TASK DESCRIPTION = Run through the records and, wherever a line holds the word "Left", return that line.
____ INPUT RECORDS
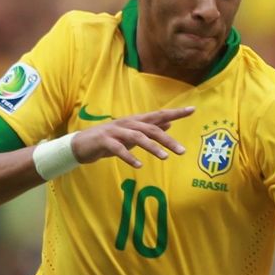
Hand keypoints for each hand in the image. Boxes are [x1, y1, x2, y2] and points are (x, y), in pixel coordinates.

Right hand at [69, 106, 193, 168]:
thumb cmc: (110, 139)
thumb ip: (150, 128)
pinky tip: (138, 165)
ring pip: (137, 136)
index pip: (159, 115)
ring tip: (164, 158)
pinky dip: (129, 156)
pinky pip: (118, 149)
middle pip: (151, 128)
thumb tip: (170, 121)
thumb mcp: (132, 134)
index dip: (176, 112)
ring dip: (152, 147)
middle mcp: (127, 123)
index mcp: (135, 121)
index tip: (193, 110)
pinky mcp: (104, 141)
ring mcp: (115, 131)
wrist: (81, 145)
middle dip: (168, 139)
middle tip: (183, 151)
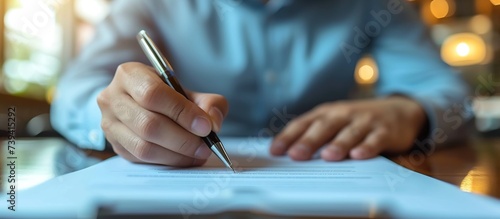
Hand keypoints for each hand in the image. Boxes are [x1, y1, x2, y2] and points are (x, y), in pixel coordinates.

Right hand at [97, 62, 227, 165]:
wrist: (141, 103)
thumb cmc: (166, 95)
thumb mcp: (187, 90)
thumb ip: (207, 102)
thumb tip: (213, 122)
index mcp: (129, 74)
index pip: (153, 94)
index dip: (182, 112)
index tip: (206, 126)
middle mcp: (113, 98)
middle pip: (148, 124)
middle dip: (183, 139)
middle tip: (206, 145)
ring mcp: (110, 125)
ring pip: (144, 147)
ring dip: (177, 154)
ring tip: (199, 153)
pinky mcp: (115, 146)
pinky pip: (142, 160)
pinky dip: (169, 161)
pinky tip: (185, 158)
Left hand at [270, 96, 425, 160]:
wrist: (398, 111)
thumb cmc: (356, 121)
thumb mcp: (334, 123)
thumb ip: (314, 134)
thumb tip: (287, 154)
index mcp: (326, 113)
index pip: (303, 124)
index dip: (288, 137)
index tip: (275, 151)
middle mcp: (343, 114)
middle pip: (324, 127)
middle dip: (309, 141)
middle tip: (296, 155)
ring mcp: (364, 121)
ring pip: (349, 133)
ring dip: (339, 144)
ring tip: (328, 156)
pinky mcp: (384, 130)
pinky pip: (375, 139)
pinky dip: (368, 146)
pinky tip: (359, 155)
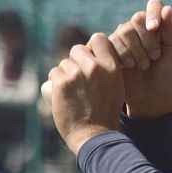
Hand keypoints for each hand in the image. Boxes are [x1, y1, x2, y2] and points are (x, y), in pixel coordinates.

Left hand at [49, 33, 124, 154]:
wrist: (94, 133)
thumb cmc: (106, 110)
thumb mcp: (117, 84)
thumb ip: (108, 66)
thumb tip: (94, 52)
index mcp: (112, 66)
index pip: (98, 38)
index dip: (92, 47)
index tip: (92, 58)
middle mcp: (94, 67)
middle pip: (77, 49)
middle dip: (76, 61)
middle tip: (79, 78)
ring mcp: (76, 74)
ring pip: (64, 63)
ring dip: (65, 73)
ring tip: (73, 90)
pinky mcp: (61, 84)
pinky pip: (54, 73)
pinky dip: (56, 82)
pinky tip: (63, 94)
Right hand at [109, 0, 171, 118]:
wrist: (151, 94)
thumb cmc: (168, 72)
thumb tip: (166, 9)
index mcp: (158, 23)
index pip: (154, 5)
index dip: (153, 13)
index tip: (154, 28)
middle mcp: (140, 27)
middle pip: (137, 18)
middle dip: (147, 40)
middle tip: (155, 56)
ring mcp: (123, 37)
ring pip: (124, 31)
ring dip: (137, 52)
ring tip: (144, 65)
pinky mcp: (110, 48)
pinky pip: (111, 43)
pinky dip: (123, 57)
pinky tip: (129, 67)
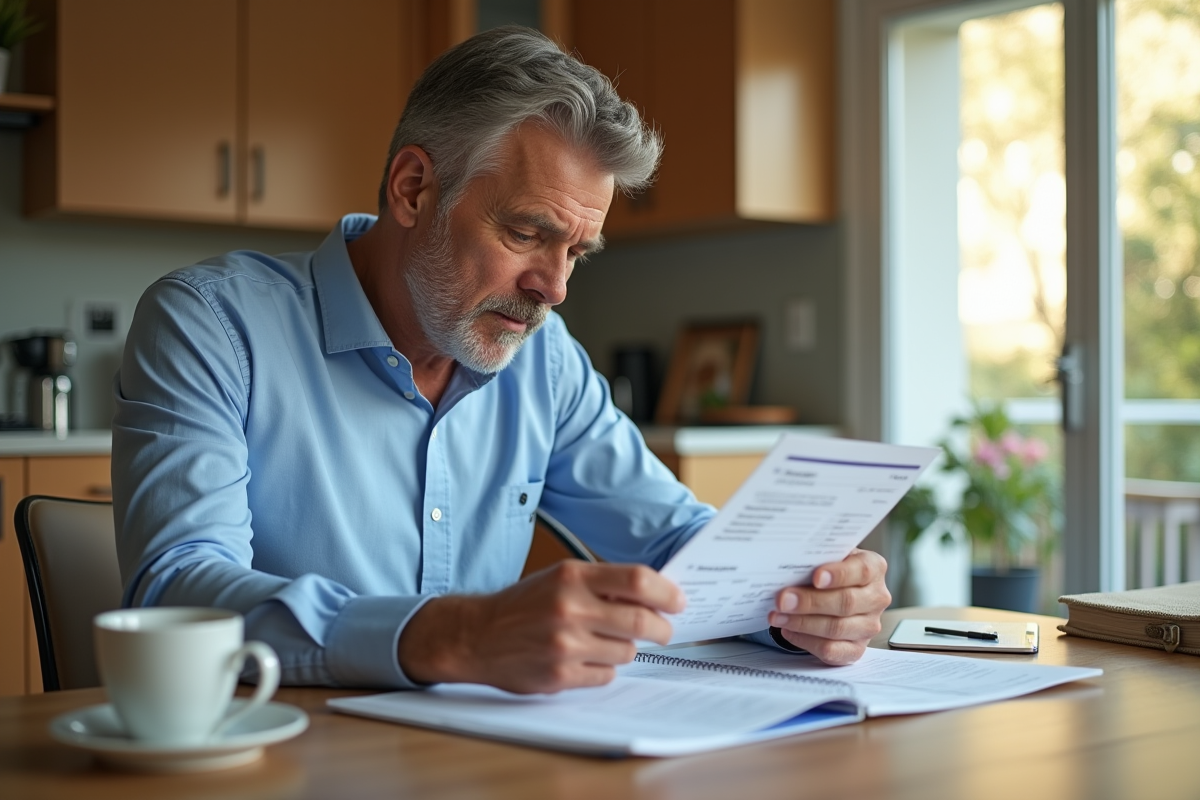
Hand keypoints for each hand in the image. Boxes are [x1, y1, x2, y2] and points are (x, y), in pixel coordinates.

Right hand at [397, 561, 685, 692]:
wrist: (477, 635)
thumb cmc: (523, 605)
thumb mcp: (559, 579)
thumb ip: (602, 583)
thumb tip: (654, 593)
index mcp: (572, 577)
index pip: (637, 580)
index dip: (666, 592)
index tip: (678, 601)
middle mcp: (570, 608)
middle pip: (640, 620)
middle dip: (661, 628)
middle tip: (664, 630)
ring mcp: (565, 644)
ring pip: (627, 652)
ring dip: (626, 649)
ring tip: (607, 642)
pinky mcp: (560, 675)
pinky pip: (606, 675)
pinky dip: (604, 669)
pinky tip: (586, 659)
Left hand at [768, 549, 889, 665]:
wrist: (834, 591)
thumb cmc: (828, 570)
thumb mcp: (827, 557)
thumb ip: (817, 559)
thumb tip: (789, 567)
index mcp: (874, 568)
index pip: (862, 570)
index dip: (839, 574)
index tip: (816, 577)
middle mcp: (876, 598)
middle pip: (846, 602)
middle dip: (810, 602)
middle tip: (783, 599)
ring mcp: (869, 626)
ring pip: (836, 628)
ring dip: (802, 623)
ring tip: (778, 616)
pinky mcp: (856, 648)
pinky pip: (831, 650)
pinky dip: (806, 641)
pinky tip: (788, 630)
________
____ INPUT RECORDS
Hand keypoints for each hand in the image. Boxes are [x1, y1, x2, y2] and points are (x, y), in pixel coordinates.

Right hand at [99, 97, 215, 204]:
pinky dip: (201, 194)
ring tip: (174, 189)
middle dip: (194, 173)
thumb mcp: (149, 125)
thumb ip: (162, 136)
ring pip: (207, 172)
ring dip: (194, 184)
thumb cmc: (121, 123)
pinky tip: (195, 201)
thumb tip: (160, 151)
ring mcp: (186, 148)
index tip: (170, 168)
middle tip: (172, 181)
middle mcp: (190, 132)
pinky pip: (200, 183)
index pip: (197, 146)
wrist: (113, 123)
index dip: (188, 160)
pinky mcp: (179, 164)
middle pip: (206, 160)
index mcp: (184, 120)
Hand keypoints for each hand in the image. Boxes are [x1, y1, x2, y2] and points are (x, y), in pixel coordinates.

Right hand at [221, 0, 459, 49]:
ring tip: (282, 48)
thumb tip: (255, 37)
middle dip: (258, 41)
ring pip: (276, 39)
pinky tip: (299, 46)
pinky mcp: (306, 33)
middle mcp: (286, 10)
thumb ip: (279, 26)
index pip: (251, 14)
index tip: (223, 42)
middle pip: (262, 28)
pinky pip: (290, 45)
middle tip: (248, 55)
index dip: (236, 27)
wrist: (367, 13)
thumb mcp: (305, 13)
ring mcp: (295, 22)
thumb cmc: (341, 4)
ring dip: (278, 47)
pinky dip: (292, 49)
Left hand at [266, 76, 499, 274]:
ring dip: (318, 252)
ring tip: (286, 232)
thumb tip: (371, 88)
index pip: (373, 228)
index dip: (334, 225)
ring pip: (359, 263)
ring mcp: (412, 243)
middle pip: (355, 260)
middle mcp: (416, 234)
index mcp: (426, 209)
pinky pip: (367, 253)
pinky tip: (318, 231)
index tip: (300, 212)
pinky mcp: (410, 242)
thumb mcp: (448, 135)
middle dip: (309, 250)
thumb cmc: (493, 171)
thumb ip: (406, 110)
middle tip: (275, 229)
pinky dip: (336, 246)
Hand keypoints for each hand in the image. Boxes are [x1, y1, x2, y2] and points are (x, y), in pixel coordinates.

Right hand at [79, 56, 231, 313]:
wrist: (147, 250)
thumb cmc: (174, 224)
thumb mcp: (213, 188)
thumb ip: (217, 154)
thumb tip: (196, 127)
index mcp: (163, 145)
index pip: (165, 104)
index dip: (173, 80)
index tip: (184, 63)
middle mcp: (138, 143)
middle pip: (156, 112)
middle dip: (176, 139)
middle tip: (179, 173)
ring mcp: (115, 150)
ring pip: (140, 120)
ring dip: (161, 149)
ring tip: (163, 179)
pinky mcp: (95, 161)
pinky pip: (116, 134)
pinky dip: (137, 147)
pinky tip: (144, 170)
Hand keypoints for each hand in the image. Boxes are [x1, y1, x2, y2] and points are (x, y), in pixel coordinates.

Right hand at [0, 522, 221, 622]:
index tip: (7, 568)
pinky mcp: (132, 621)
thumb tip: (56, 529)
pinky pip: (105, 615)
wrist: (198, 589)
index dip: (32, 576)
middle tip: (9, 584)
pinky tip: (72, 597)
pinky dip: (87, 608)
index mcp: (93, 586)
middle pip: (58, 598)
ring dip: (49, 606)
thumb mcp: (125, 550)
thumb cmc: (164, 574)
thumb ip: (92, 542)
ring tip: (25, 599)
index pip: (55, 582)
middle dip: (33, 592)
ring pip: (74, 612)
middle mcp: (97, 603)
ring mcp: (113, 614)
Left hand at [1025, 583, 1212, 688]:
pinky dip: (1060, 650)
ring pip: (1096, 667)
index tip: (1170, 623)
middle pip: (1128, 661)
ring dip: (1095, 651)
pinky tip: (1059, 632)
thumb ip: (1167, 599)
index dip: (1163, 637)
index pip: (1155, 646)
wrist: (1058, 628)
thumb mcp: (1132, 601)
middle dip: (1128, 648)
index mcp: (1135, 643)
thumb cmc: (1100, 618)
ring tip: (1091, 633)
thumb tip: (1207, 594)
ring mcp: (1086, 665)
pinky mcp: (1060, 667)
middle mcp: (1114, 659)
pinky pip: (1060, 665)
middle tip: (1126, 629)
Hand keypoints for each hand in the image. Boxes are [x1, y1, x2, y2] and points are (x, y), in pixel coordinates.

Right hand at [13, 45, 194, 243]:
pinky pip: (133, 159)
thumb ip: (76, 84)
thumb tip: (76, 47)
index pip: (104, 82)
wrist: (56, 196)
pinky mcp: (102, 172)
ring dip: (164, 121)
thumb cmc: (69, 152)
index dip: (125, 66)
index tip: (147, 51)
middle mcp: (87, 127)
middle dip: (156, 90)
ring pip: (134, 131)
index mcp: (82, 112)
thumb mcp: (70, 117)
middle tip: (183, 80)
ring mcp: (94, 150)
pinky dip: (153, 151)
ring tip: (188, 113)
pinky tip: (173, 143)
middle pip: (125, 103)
________
____ INPUT RECORDS
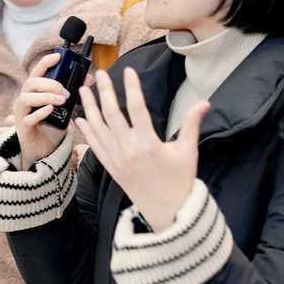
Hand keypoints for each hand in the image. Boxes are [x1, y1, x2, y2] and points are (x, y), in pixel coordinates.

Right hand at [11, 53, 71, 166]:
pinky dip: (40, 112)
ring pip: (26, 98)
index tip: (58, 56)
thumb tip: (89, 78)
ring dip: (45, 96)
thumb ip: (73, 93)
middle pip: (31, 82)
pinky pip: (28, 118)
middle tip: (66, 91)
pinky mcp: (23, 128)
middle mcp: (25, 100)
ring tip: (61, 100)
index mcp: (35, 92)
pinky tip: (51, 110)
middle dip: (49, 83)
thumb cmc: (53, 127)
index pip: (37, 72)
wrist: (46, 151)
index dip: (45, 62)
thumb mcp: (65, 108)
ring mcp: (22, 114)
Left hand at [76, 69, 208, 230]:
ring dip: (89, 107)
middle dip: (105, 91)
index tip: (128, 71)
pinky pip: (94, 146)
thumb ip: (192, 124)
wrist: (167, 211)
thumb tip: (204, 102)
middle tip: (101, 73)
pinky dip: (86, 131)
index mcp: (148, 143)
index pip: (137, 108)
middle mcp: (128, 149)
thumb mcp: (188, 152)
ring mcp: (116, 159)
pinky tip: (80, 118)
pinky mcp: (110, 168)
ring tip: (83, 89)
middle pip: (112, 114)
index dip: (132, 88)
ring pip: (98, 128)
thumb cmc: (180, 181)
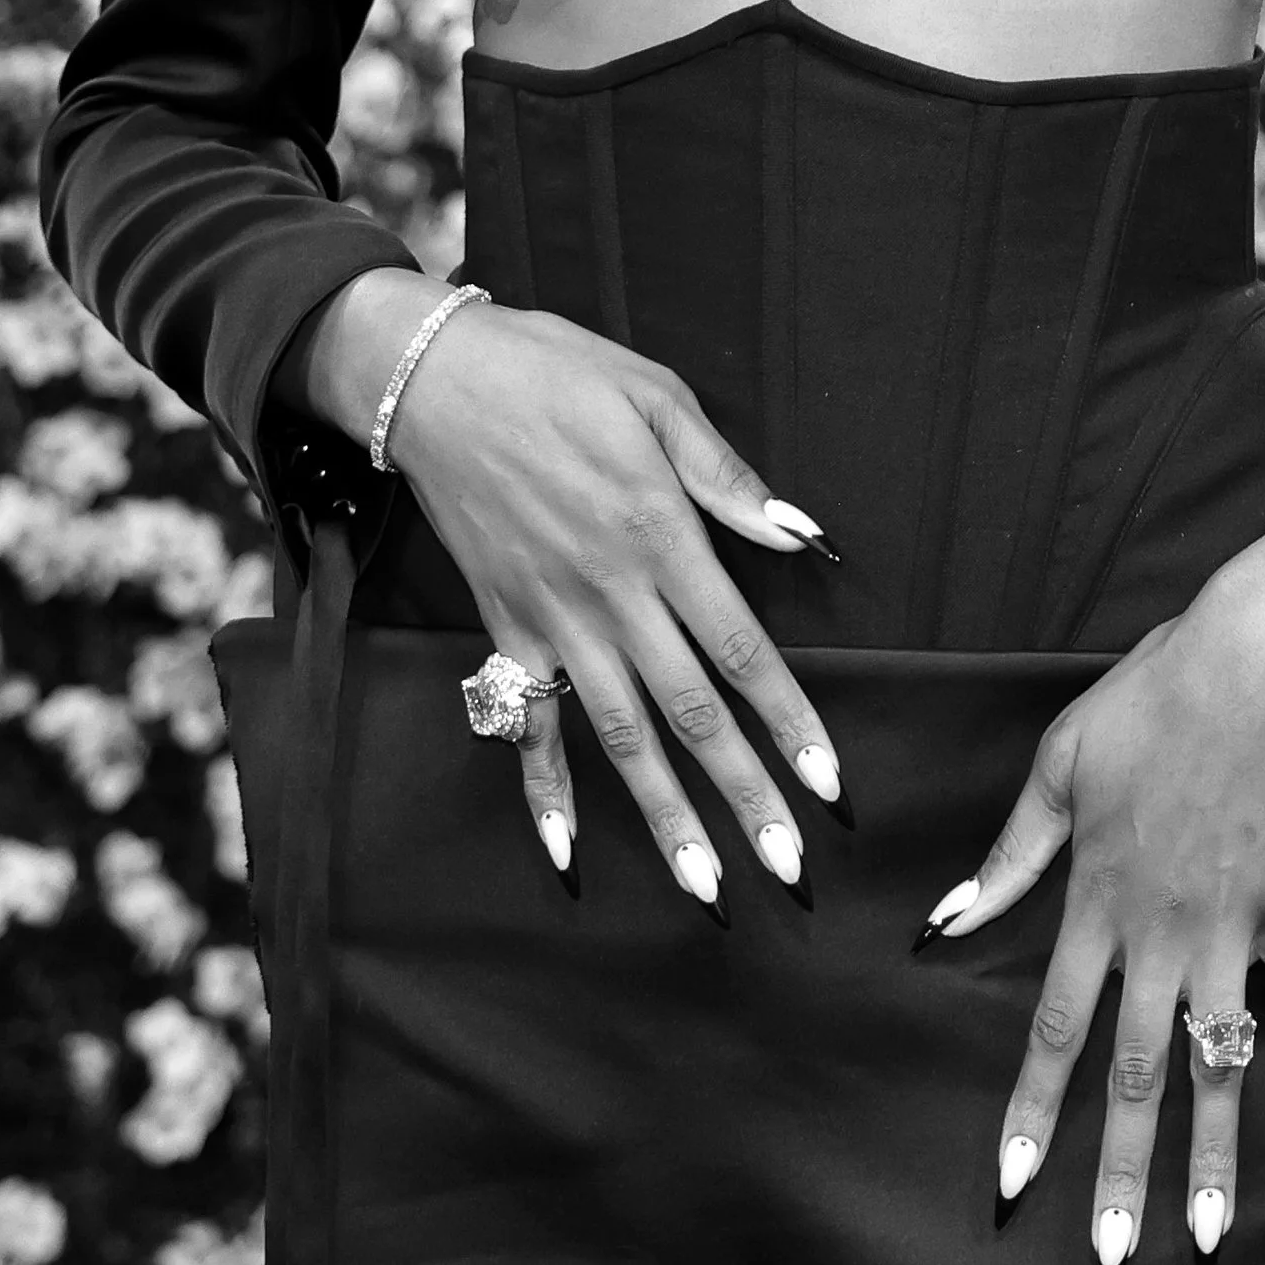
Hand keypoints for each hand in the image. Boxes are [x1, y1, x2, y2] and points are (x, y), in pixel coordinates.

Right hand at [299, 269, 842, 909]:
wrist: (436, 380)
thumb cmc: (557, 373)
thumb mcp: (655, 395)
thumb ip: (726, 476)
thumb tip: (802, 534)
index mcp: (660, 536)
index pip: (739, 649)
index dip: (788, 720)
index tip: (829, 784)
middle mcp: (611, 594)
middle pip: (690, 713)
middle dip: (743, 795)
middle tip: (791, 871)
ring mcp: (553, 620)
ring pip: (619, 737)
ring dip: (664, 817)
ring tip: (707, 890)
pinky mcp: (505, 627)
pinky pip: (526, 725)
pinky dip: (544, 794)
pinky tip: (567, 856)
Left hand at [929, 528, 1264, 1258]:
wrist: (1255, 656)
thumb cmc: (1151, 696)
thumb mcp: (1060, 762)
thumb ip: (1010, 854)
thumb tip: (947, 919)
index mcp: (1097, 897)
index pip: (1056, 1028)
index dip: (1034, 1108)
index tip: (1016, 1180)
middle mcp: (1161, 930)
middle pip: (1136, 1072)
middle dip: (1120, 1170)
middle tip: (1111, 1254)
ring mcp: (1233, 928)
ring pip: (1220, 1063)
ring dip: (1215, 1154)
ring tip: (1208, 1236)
________
ANSWER TO THE EXERCISE =
Left hand at [270, 96, 425, 160]:
Left hand at [49, 33, 124, 154]:
Left hand at [768, 549, 889, 665]:
Left hand at [266, 76, 499, 274]:
Left hand at [1025, 583, 1212, 688]:
Left hand at [76, 69, 208, 230]:
Left hand at [929, 528, 1264, 1258]:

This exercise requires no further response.